Exercise
Starting at the line that contains "Page size: 1241x1754.", return every line down to the end of the records below, exactly as written.

Available data
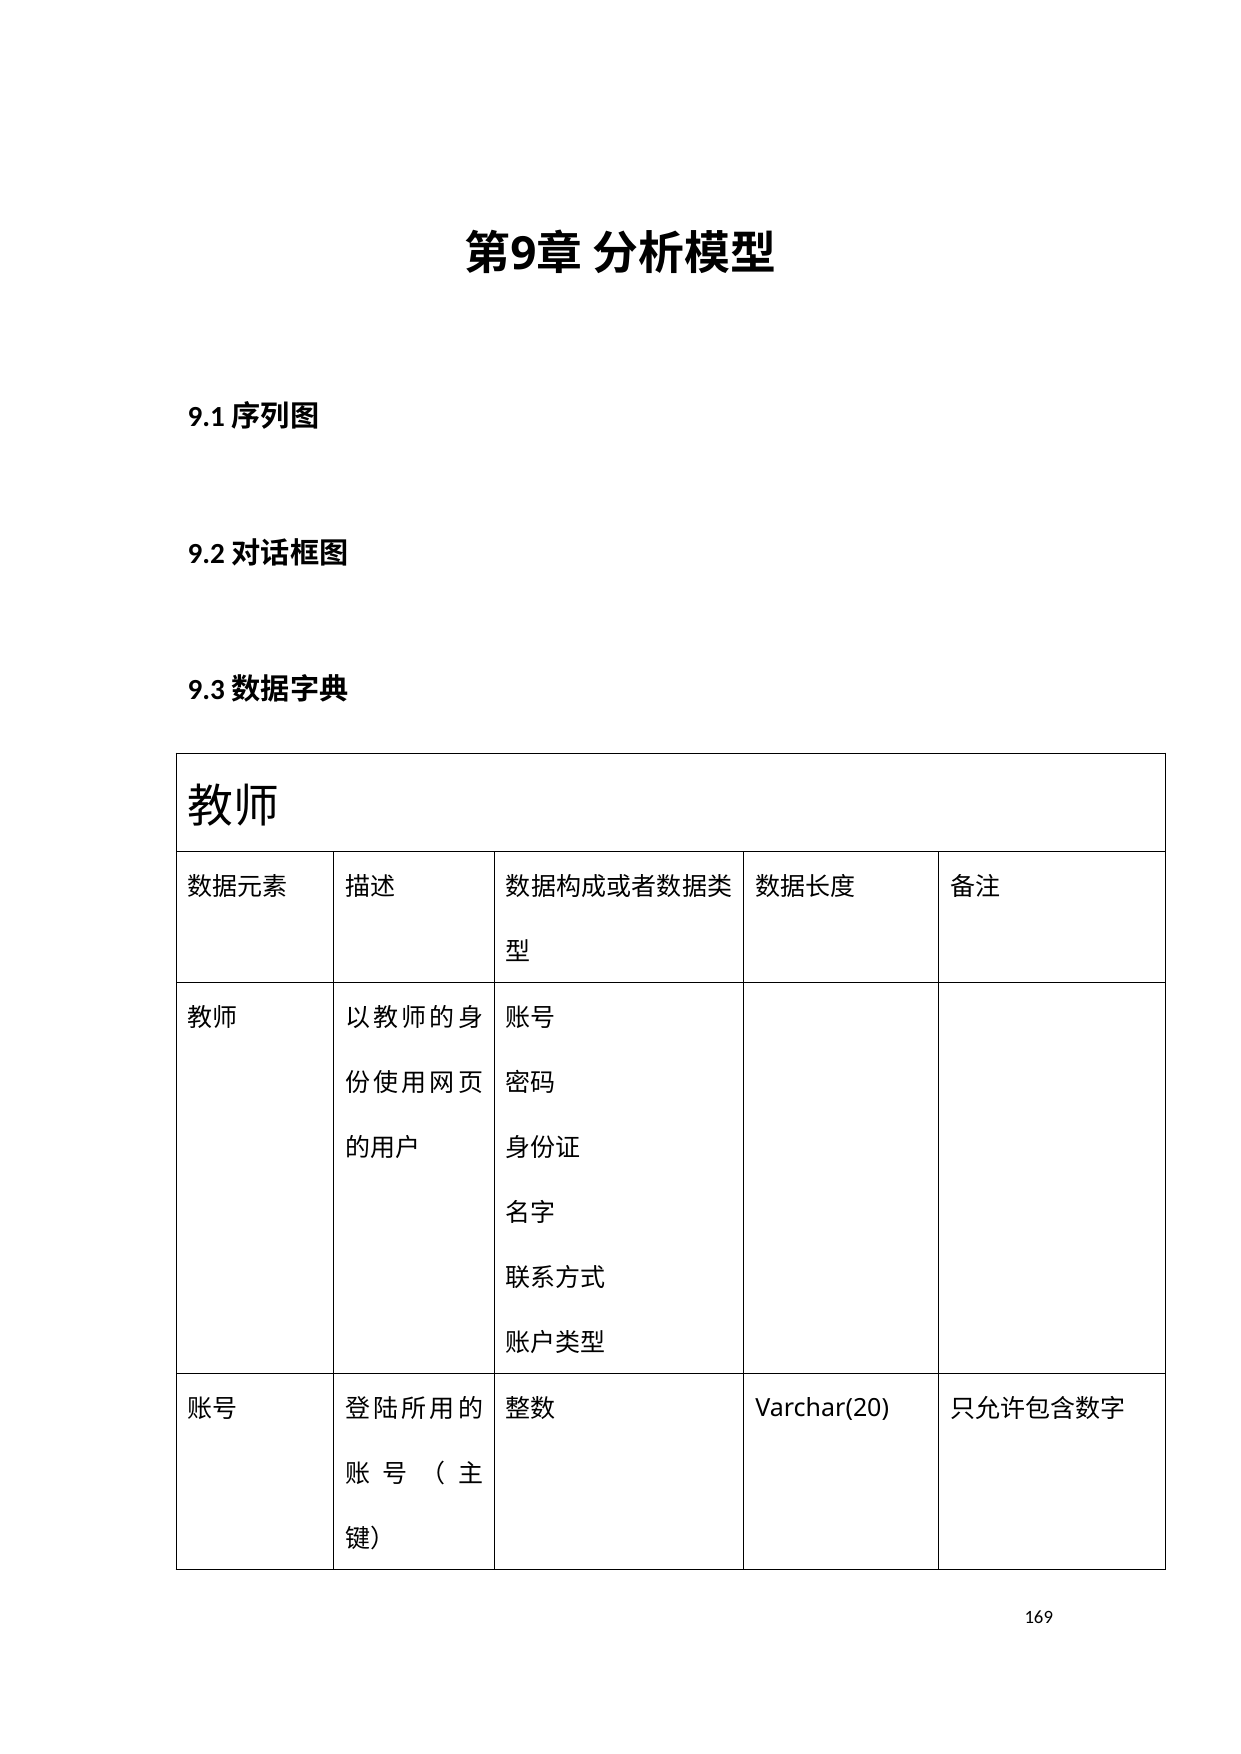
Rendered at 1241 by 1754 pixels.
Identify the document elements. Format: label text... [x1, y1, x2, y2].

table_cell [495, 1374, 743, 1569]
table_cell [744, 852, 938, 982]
list 分析模型 [187, 201, 1053, 298]
text 序列图 [187, 382, 1053, 447]
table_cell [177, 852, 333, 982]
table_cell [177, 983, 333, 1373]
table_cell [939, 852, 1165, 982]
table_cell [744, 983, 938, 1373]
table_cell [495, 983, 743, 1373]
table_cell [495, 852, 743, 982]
text 对话框图 [187, 518, 1053, 583]
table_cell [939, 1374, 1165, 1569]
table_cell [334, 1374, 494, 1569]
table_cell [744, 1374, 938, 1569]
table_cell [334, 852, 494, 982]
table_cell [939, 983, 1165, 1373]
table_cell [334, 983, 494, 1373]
text 数据字典 [187, 654, 1053, 719]
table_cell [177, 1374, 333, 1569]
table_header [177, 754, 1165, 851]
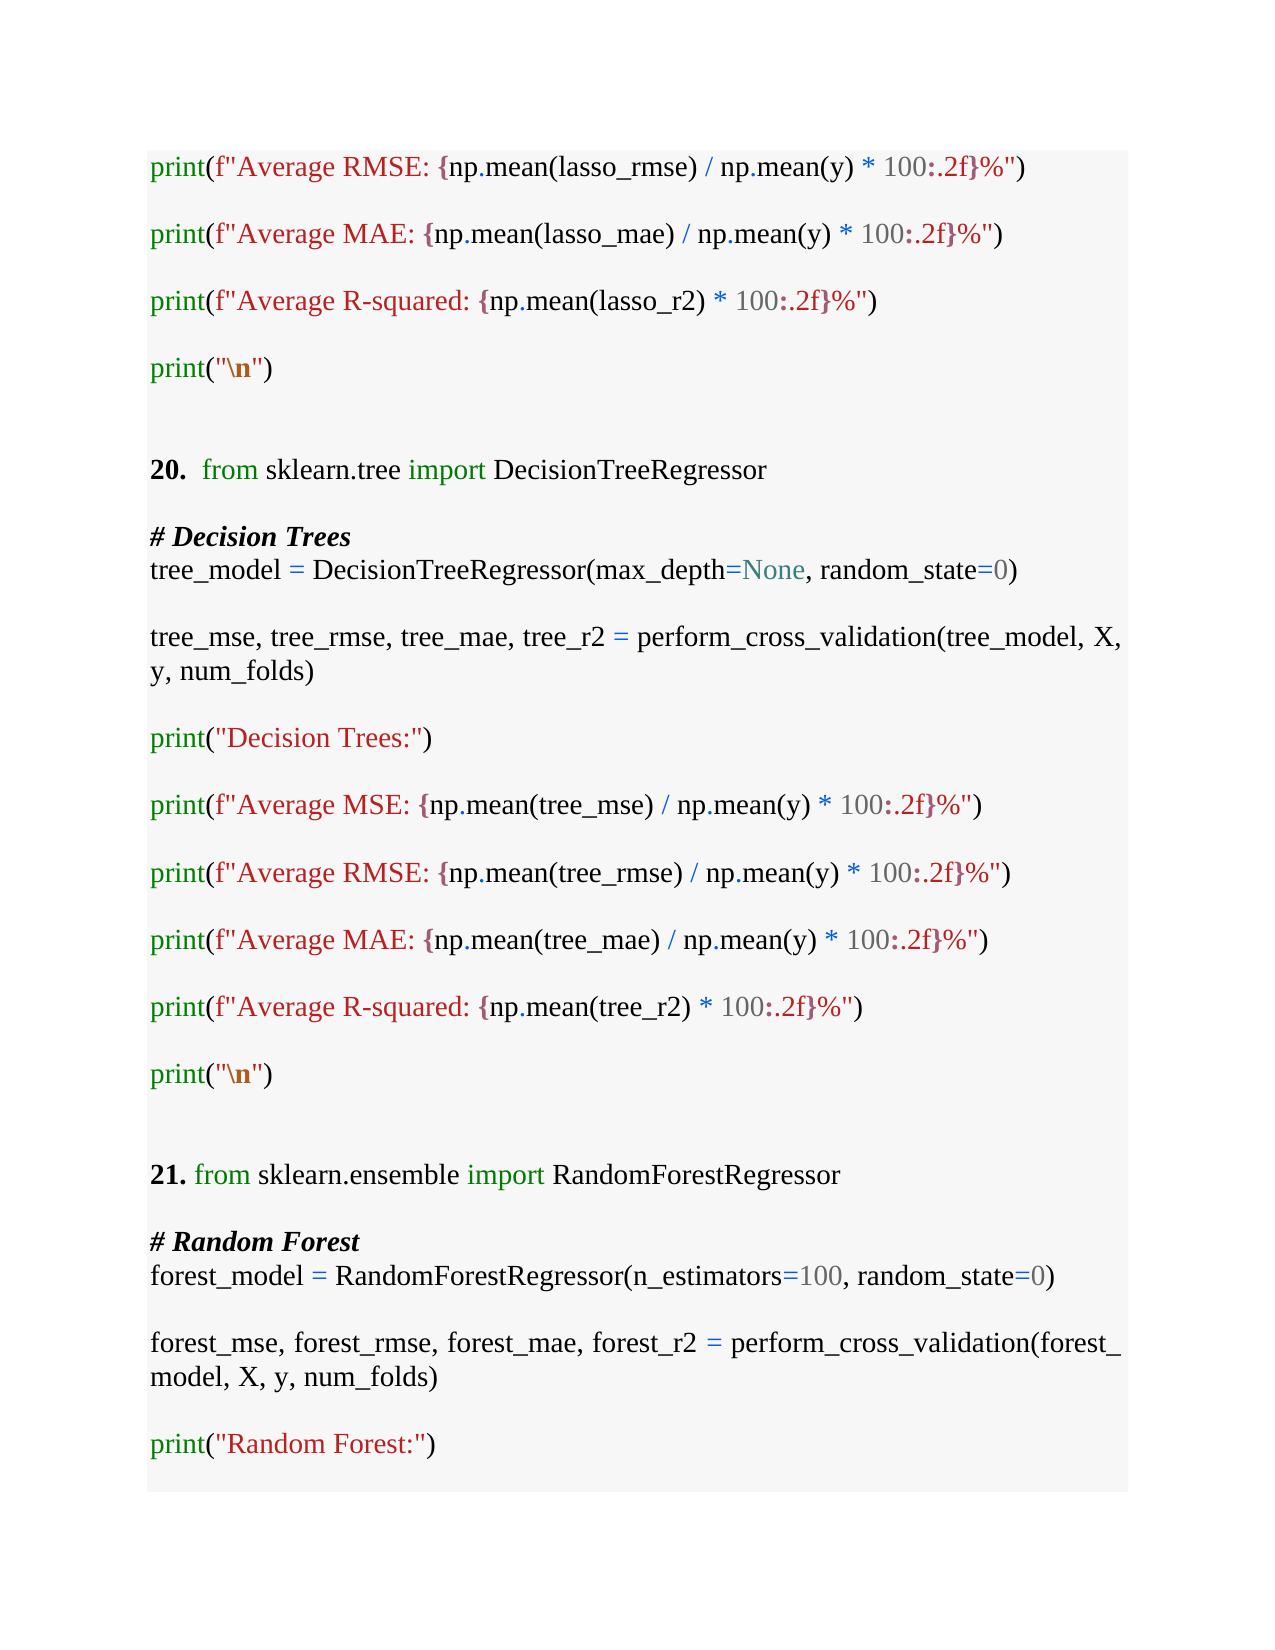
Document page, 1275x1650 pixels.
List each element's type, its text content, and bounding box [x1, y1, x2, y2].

text forest_mse, forest_rmse, forest_mae, forest_r2 = perform_cross_validation(forest_ model, X, y, num_folds) [150, 1325, 1139, 1392]
subtitle # Decision Trees [150, 519, 1139, 553]
list from sklearn.tree import DecisionTreeRegressor [150, 452, 1139, 485]
text print(f"Average MAE: {np.mean(tree_mae) / np.mean(y) * 100:.2f}%") [150, 922, 1139, 956]
list from sklearn.ensemble import RandomForestRegressor [150, 1157, 1139, 1191]
text print("Random Forest:") [150, 1426, 1139, 1459]
text forest_model = RandomForestRegressor(n_estimators=100, random_state=0) [150, 1258, 1139, 1292]
text print("Decision Trees:") [150, 720, 1139, 754]
text print("\n") [150, 351, 1139, 384]
text print(f"Average R-squared: {np.mean(tree_r2) * 100:.2f}%") [150, 989, 1139, 1023]
text print(f"Average MAE: {np.mean(lasso_mae) / np.mean(y) * 100:.2f}%") [150, 216, 1139, 250]
text print(f"Average RMSE: {np.mean(lasso_rmse) / np.mean(y) * 100:.2f}%") [150, 149, 1139, 183]
text print(f"Average MSE: {np.mean(tree_mse) / np.mean(y) * 100:.2f}%") [150, 787, 1139, 821]
text tree_model = DecisionTreeRegressor(max_depth=None, random_state=0) [150, 553, 1139, 586]
text print(f"Average RMSE: {np.mean(tree_rmse) / np.mean(y) * 100:.2f}%") [150, 855, 1139, 888]
text print("\n") [150, 1056, 1139, 1090]
text tree_mse, tree_rmse, tree_mae, tree_r2 = perform_cross_validation(tree_model, X, y, num_folds) [150, 619, 1139, 687]
subtitle # Random Forest [150, 1224, 1139, 1258]
text print(f"Average R-squared: {np.mean(lasso_r2) * 100:.2f}%") [150, 283, 1139, 317]
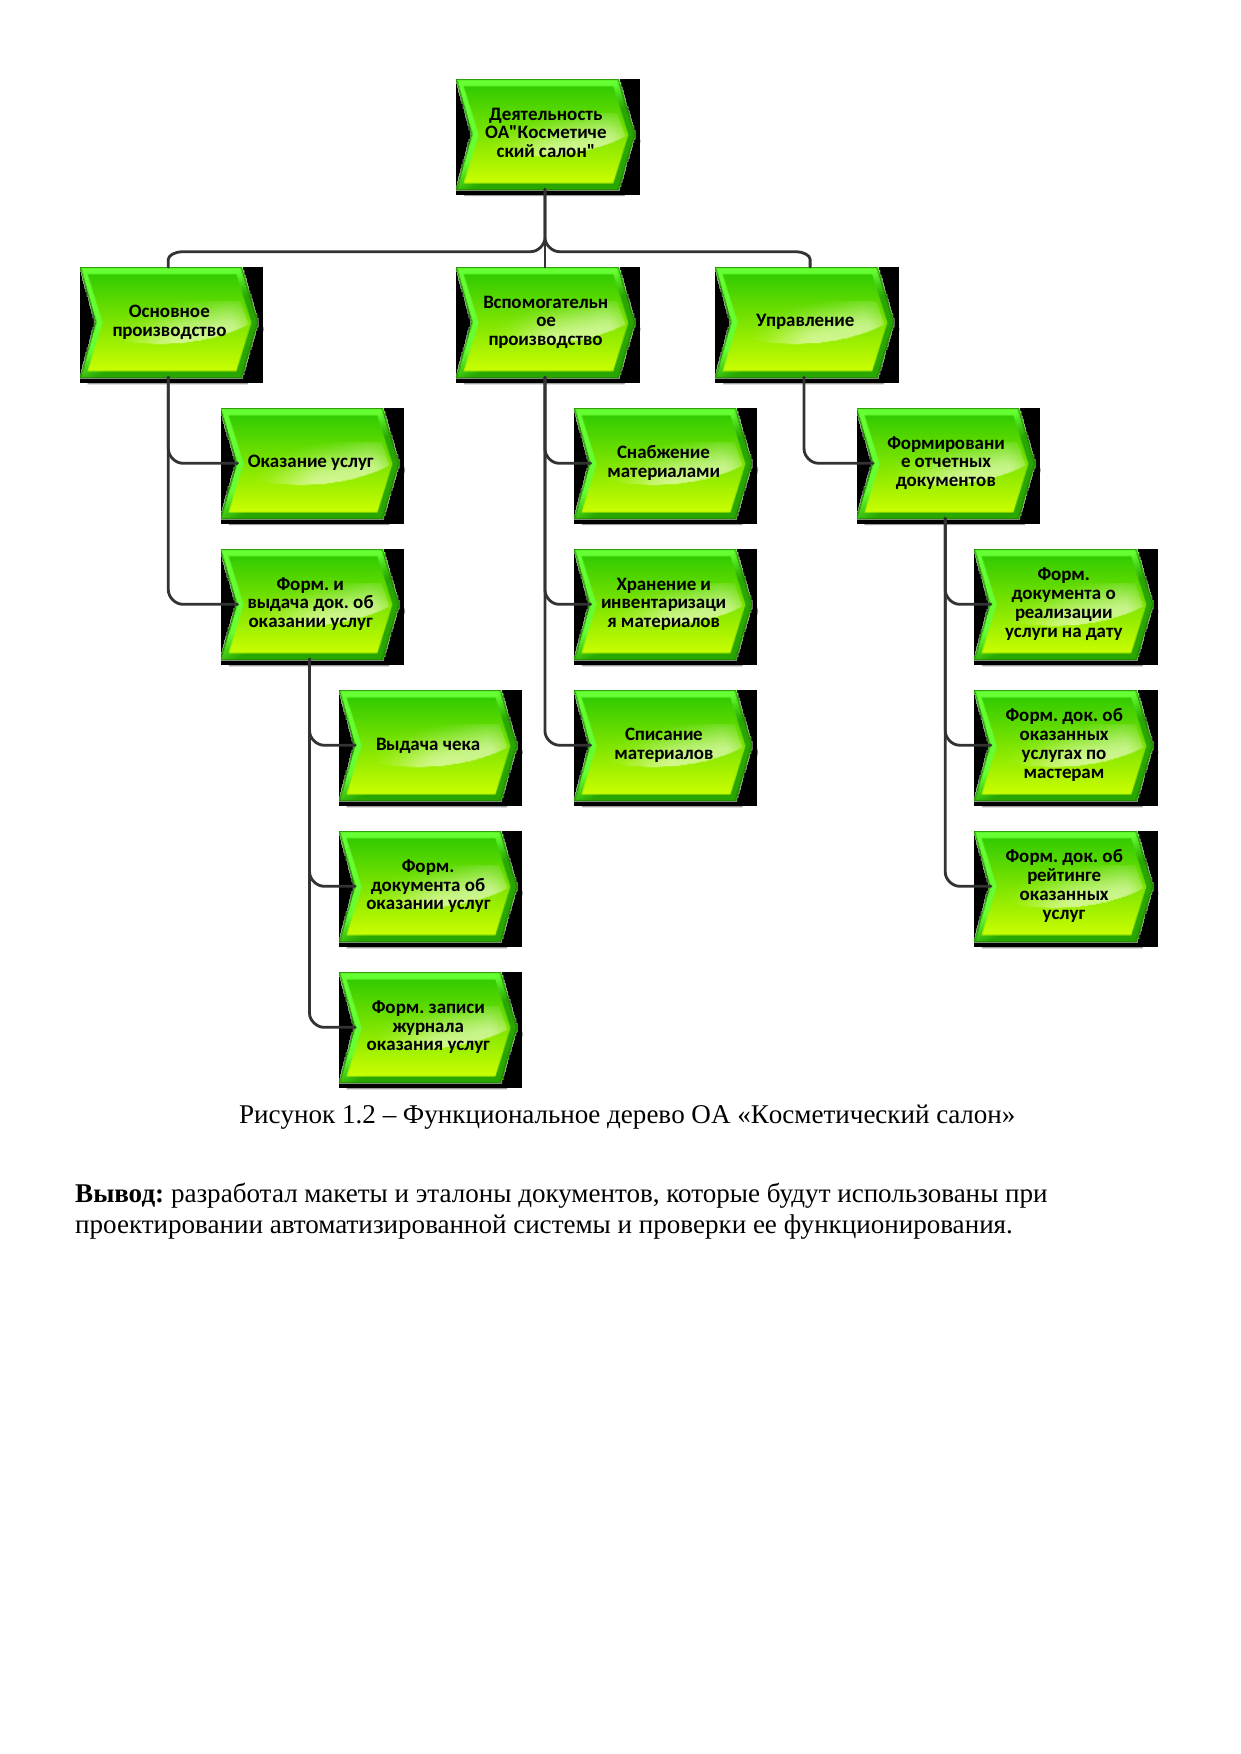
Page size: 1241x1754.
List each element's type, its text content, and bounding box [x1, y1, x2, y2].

text Вывод: разработал макеты и эталоны документов, которые будут использованы при проектировании автоматизированной системы и проверки ее функционирования. [75, 1177, 1165, 1239]
text Рисунок 1.2 – Функциональное дерево ОА «Косметический салон» [16, 1098, 1165, 1129]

Solution for this task
Page size: 1241x1754.
List each element's type, its text content, and bounding box [x1, y1, x2, y2].

text Вывод: разработал макеты и эталоны документов, которые будут использованы при проектировании автоматизированной системы и проверки ее функционирования. [75, 1177, 1165, 1239]
text Рисунок 1.2 – Функциональное дерево ОА «Косметический салон» [16, 1098, 1165, 1129]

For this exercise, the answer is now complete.